● Work request: How many lines in the entries below contain the word "right"? Matching is case-sensitive, and the reply should be only the number.

Saved entries:

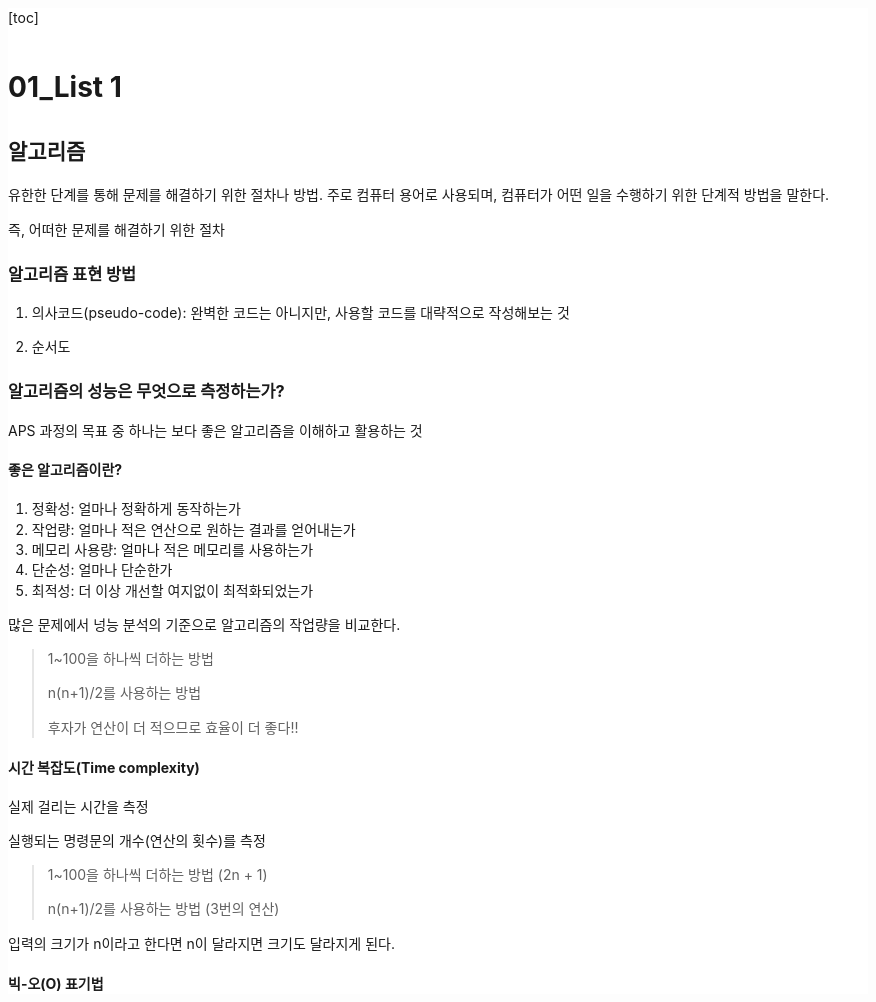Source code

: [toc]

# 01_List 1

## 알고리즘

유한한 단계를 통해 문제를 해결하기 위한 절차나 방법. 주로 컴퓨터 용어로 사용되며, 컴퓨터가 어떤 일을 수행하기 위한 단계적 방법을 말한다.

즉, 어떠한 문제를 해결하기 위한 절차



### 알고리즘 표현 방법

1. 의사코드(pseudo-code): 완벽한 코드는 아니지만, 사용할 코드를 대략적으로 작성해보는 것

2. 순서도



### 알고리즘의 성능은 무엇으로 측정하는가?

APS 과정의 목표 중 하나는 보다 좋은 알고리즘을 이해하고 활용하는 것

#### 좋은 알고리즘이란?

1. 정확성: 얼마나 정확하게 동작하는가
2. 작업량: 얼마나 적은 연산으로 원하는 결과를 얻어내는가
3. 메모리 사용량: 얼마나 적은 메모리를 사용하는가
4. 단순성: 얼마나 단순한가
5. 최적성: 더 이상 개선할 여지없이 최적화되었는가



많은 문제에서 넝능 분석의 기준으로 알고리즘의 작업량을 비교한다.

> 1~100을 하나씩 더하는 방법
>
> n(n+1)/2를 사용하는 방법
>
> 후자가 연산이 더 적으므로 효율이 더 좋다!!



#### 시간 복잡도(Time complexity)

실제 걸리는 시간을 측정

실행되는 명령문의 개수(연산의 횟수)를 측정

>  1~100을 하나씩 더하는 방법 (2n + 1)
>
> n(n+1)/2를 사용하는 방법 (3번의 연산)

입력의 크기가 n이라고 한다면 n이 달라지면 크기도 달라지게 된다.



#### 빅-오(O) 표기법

* * *

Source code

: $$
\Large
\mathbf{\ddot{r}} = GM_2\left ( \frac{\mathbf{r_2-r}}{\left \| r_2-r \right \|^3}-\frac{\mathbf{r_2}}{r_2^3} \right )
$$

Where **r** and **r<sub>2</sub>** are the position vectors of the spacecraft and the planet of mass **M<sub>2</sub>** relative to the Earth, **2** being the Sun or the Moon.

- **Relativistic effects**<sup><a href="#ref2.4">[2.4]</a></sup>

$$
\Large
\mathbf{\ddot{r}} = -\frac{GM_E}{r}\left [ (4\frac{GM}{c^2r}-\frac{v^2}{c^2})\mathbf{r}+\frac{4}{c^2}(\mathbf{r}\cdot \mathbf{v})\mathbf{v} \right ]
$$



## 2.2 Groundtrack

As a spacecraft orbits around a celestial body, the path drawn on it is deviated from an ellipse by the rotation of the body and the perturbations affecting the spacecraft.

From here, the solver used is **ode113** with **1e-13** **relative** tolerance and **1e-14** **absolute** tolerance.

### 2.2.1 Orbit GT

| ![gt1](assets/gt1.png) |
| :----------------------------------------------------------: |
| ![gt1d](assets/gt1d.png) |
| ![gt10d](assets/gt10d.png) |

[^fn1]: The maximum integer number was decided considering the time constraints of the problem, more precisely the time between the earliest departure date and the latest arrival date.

---

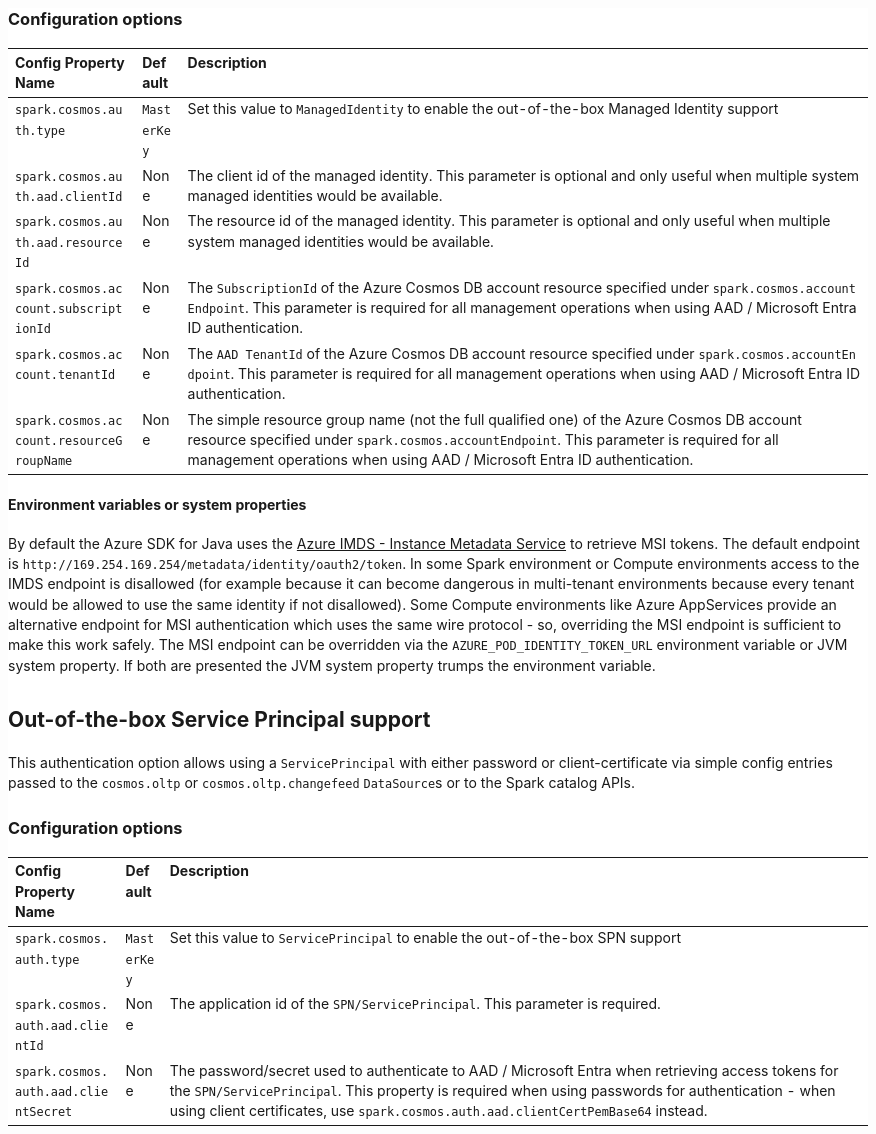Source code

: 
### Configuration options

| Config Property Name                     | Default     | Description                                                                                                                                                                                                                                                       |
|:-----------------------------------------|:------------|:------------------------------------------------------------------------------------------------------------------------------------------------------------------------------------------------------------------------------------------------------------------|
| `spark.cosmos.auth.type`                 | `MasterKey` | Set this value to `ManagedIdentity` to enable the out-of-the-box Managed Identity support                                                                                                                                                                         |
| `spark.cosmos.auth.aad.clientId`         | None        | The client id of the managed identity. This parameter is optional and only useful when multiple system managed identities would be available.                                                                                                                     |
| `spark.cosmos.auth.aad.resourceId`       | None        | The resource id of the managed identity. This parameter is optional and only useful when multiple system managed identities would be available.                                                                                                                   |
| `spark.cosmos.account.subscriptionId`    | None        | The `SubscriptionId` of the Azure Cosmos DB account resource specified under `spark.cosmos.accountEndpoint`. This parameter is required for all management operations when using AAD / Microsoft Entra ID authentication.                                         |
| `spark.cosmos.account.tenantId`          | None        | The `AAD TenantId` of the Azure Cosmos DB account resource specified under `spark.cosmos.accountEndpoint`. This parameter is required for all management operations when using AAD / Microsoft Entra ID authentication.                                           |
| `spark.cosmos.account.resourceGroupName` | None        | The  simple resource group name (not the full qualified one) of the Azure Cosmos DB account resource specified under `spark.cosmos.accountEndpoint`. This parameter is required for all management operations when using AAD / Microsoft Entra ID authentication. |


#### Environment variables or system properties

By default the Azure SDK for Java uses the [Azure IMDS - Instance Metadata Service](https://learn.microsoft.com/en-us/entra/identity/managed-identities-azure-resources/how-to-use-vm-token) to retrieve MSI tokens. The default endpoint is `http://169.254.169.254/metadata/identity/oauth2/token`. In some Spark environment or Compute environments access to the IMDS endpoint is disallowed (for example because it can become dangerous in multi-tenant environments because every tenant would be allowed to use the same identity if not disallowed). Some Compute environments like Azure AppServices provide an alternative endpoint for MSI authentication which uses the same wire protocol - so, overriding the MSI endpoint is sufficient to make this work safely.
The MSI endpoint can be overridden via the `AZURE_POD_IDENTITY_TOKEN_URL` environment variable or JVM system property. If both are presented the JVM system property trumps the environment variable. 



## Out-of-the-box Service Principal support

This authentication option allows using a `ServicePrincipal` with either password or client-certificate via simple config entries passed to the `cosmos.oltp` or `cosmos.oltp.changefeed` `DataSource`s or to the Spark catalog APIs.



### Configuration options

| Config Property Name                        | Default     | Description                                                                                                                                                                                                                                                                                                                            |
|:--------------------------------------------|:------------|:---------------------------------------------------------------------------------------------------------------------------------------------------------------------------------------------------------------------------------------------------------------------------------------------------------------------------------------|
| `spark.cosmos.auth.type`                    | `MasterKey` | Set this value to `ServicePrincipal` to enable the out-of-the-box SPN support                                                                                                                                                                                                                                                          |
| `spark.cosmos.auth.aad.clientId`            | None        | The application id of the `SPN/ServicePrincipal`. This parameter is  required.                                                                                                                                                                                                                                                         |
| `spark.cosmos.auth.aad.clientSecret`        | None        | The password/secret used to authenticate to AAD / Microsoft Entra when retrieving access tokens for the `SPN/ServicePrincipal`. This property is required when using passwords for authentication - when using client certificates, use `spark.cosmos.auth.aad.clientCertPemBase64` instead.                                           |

● Solved exercise: 2